◆ Passage provided:
● ● ●
I feel your pain Eugenio! I'm outgrowing my office where we keep all our blanks.


----------



## Russianwolf (Mar 5, 2008)

> _Originally posted by ElMostro_
> 
> 
> *Russianwolf*: I LOVE MY BT3000!  I bought it reconditioned from a tool outlet in Kentucky in 1996.  I am a box maker (well used to be before the blanks invaded) and for precision cutting the BT3k cannot be beat (at least not for me).  The Powermatic does all the heavy lifting but the BT3k is my baby!


I bought a BT3100  after we moved into the new house, maybe 4 years ago. been a frequent participant over at www.bt3central.com since then. I think I'll replace it at some point, but the only thing I can see replacing it with is a $10k Felder unit. She ain't going anywhere anytime soon. I need to make a wide table unit for it, I have an extra set of rails just waiting. 

Funniest thing was, I went to the recycle yard one day to drop stuff off, and sitting by the metal bin was an old (early 90's vintage) Bt3k sitting there. I loaded it up and took it home. I didn't need it, but I took it apart and sold the pieces and made about $200. I also had a Craftman clone at one point that I paid $100 for, parted it out too eventually.

I was sad when Ryobi discountinued the saw, now we don't have a choice but to buy the Sears version.


----------



## Grizz (Mar 5, 2008)

Gee,

I'd like to come to your shop and just get the scraps you might throw away.  Boy that's alot of wood.


----------



## stolicky (Apr 28, 2008)

Ahhh man....

You spilled coffee all over your bench!

I've only been turning pens for 6 months or so.  I guess I have a long way to go.  You are truly an inspiration.  

Thanks for sharing.


----------



## mdburn_em (Apr 28, 2008)

*Sighhhhhhhhh*


----------



## woody0207 (Apr 28, 2008)

OMG... OMG... OMG... OMG...  

[^][^][^]


----------



## Darley (Apr 29, 2008)

I will take the antler and few coffee bean blanks, Don't to worries mate you're not the only one I do have myself over 500kgs of wood in logs, boards,and pen blanks plus a 85 years old pink pepper corn tree coming soon that would be fun LOML doesn't know yet, this week end have to cut a small log of Western Australia raspberries jam into various blanks, more mess have a nice day, like you shop set up


----------



## 1JaredSchmidt (Apr 29, 2008)

I'll take any bowl blanks or pen blanks you want to get rid of. Hey,I got a real good idea. You send me some of them coffee and some of your exotics or bowl blanks and I'll send you what it's all worth in stabilized spalted maple burl or non-stabilized spalted maple burl.


----------



## ElMostro (Apr 29, 2008)

Well...things have gotten worse D) since I posted these, less space to move around, table saws are covered...floor is starting to get covered


----------



## sbell111 (Apr 29, 2008)

Everytime I look at the pics of your shop, I learn something new.

I just realized that the large jars of stabilizing/dying stuff fit right into your pressure pot.  I've got to remember to keep an eye out for jars like that so I can replace my old mason jars.


----------



## monkeynutz (Apr 29, 2008)

Jeez...  And I thought *I* was bad.  Seek professional help, before you are too far gone.


----------



## wm460 (Apr 30, 2008)

Jeez mate,  I have spent the last two weekends cleaning up my shed, so when your passing by you can store your excess blanks I got some spare room now, also a couple of kegs in the fridge just as a sweetner, wouldn't want you to go home thirsty.
Cheers, 
Bob.


----------



## MobilMan (May 1, 2008)

I could take some of those bowl blanks off your hands.  Altho I did see one place you can still store a few more blanks--the surface planer/jointer only has saw dust on it.


----------
● ● ●
◆ Data supplied:
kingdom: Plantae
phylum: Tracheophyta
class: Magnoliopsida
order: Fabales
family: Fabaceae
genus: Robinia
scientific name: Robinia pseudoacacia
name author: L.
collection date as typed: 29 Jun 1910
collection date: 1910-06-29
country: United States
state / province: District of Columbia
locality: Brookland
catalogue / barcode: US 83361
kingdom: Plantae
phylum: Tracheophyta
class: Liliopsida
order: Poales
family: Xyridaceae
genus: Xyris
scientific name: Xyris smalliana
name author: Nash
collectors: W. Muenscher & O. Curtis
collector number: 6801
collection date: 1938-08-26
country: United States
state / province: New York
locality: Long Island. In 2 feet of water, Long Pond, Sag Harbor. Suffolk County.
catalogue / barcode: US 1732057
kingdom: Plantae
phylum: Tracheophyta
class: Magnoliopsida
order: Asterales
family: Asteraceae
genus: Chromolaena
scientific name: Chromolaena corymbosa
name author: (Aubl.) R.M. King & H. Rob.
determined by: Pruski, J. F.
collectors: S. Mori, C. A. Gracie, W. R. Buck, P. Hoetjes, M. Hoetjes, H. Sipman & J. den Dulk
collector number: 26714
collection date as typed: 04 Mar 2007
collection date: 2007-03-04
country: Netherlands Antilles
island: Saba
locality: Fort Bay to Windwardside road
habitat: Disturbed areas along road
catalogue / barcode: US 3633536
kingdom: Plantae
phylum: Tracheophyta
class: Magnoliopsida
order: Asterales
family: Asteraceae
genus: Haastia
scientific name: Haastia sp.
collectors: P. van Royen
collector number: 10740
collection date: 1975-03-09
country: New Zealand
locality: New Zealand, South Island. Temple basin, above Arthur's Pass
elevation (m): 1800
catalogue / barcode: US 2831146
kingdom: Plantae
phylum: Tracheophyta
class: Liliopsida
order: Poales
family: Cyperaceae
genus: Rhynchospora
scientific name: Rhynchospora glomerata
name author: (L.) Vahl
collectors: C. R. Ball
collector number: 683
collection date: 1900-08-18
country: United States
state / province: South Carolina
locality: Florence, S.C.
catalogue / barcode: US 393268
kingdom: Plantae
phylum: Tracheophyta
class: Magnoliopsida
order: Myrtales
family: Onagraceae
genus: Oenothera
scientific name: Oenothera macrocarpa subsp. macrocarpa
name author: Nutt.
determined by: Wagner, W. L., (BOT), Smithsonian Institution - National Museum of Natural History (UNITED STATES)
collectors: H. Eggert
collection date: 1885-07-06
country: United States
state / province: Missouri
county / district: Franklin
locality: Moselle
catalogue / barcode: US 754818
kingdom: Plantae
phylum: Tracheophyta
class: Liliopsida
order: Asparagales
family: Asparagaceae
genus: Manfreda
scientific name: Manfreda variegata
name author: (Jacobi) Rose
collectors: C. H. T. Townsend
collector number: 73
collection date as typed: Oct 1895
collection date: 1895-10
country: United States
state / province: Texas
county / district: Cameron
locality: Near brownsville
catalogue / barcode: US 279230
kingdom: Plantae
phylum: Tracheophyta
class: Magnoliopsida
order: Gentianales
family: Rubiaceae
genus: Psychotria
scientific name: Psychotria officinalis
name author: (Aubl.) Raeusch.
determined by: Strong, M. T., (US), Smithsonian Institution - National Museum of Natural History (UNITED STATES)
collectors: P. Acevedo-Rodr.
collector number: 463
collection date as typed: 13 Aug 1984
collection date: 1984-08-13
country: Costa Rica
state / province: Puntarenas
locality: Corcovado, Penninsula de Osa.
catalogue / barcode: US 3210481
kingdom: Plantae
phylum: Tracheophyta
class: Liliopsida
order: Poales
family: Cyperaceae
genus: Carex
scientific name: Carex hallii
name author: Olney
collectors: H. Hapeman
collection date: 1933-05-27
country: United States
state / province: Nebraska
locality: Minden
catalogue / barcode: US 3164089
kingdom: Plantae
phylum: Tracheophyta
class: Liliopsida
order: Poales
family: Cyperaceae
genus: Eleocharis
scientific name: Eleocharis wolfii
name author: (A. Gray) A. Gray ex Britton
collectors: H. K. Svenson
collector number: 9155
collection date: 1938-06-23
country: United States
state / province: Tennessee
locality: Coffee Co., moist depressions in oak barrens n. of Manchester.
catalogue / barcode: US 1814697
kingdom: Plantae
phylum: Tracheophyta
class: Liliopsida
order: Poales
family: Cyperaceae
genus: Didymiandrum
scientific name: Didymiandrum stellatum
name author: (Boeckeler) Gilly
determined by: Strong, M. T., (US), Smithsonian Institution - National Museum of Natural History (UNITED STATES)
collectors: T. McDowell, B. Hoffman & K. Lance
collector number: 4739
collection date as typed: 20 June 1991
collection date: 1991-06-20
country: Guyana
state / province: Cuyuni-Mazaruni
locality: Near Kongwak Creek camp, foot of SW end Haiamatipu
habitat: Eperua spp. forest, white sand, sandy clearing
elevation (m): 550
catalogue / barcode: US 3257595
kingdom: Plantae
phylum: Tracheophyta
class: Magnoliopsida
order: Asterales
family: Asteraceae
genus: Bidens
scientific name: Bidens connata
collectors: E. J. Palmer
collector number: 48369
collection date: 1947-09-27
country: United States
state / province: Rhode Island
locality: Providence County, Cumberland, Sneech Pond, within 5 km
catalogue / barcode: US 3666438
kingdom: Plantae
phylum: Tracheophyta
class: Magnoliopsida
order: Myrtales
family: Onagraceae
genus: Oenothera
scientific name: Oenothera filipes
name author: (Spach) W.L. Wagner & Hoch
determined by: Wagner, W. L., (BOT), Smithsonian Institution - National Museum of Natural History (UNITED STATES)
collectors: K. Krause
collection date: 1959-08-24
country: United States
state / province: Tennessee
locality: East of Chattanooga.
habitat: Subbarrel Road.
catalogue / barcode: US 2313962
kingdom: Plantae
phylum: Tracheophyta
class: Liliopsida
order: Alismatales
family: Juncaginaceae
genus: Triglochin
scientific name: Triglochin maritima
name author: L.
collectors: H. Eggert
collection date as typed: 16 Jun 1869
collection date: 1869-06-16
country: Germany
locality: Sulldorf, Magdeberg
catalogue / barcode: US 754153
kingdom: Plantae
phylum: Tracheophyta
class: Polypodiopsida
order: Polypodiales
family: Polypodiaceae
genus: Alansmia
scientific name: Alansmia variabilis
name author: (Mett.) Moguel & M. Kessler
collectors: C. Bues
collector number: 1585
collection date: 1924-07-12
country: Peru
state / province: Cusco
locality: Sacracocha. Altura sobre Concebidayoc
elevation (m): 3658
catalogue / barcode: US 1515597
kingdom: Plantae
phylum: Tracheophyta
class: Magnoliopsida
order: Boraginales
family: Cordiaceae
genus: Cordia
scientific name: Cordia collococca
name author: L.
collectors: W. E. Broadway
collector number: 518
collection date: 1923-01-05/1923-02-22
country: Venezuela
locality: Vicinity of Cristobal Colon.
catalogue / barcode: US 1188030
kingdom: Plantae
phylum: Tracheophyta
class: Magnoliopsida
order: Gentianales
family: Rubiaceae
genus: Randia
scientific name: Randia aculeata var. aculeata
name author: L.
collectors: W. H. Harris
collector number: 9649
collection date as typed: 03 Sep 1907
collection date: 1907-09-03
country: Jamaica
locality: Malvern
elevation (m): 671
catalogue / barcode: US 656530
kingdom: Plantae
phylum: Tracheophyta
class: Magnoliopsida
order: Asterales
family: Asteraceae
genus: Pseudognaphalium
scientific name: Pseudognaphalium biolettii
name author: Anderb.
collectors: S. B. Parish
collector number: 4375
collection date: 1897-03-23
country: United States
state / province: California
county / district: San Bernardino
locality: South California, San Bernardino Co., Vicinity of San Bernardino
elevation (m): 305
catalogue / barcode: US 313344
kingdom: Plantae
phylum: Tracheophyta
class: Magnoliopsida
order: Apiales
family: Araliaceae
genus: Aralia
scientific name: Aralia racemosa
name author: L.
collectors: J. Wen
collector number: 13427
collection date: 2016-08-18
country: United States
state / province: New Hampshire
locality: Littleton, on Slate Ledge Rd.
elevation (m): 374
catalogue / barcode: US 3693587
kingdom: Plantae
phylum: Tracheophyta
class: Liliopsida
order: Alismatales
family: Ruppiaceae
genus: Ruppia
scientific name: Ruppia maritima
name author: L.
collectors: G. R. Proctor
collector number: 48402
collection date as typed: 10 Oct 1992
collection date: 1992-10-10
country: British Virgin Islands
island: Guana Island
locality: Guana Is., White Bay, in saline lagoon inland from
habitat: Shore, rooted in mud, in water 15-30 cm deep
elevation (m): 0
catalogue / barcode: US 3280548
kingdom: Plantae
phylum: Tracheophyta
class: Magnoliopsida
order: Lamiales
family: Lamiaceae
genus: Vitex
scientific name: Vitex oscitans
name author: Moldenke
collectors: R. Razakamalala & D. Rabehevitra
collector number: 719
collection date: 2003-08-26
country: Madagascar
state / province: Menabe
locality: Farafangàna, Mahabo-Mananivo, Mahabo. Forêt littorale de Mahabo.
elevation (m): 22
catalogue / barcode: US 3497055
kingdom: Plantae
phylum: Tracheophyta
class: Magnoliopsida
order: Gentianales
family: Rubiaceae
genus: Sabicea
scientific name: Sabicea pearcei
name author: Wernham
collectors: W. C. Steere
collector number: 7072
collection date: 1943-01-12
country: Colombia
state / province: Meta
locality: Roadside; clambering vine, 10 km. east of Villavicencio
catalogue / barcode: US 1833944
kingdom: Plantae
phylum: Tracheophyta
● ● ●
◆ What to do:
[a] Reproduce the part of the woodworking forum thread that runs from "I bought a BT3100" up to and including "rails just waiting.".
[b] According to the woodworking forum thread, where was the old early-'90s BT3k that Russianwolf took home and parted out?

◆ Expected outputs:
[a]
I bought a BT3100  after we moved into the new house, maybe 4 years ago. been a frequent participant over at www.bt3central.com since then. I think I'll replace it at some point, but the only thing I can see replacing it with is a $10k Felder unit. She ain't going anywhere anytime soon. I need to make a wide table unit for it, I have an extra set of rails just waiting.

[b] It was sitting by the metal bin at the recycle yard.